Write out the lines below once more, exactly as they appear. Do not include pictures.

§ Information supplied
+++

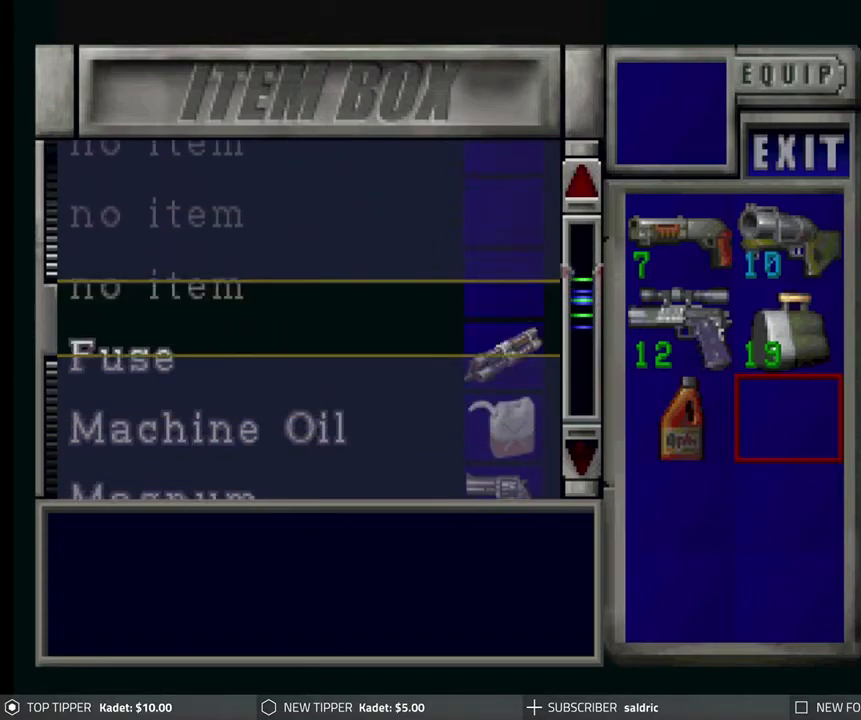
{"buttons": [], "left_stick": "center", "events": [[17, "DPAD_UP", "up"], [250, "DPAD_DOWN", "down"], [317, "DPAD_DOWN", "up"]]}
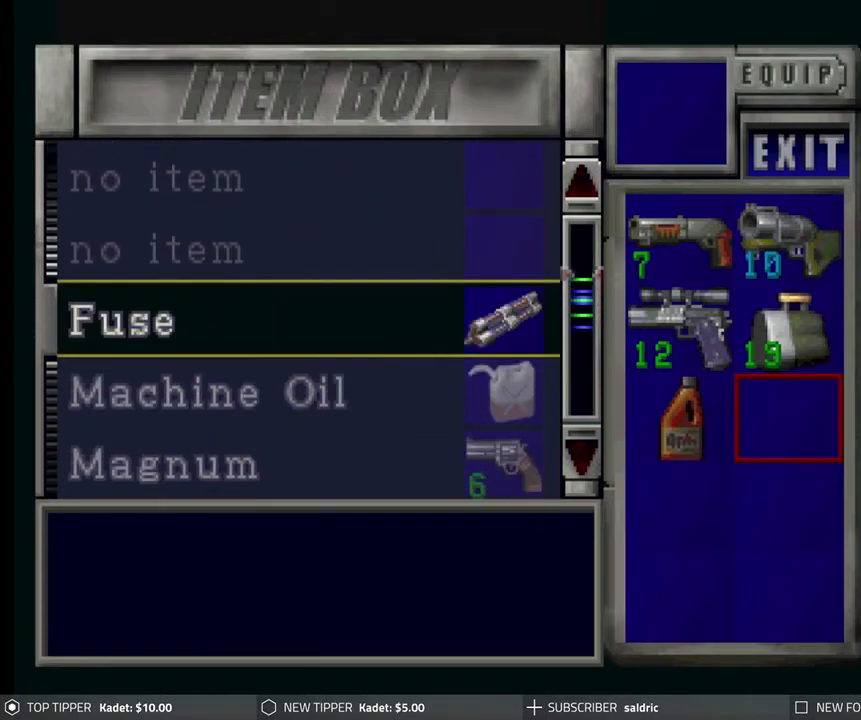
{"buttons": ["DPAD_DOWN"], "left_stick": "center", "events": [[183, "CROSS", "down"], [283, "CROSS", "up"], [467, "DPAD_DOWN", "down"]]}
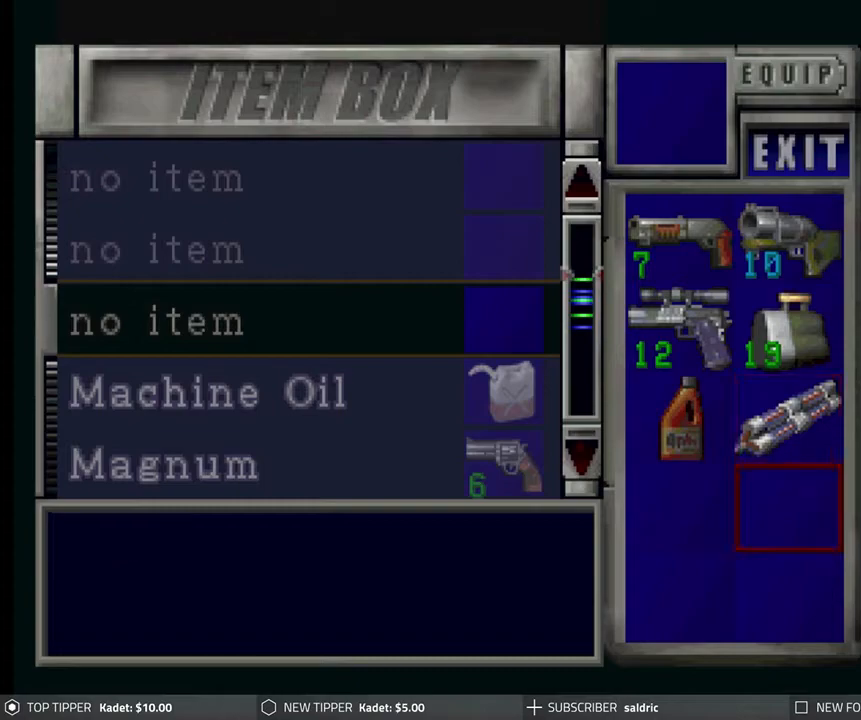
{"buttons": [], "left_stick": "center", "events": [[50, "DPAD_DOWN", "up"], [117, "CROSS", "down"], [233, "CROSS", "up"], [283, "DPAD_DOWN", "down"], [333, "DPAD_DOWN", "up"]]}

+++

§ Answer space
{"buttons": [], "left_stick": "center", "events": [[17, "DPAD_UP", "up"], [250, "DPAD_DOWN", "down"], [317, "DPAD_DOWN", "up"]]}
{"buttons": ["DPAD_DOWN"], "left_stick": "center", "events": [[183, "CROSS", "down"], [283, "CROSS", "up"], [467, "DPAD_DOWN", "down"]]}
{"buttons": [], "left_stick": "center", "events": [[50, "DPAD_DOWN", "up"], [117, "CROSS", "down"], [233, "CROSS", "up"], [283, "DPAD_DOWN", "down"], [333, "DPAD_DOWN", "up"]]}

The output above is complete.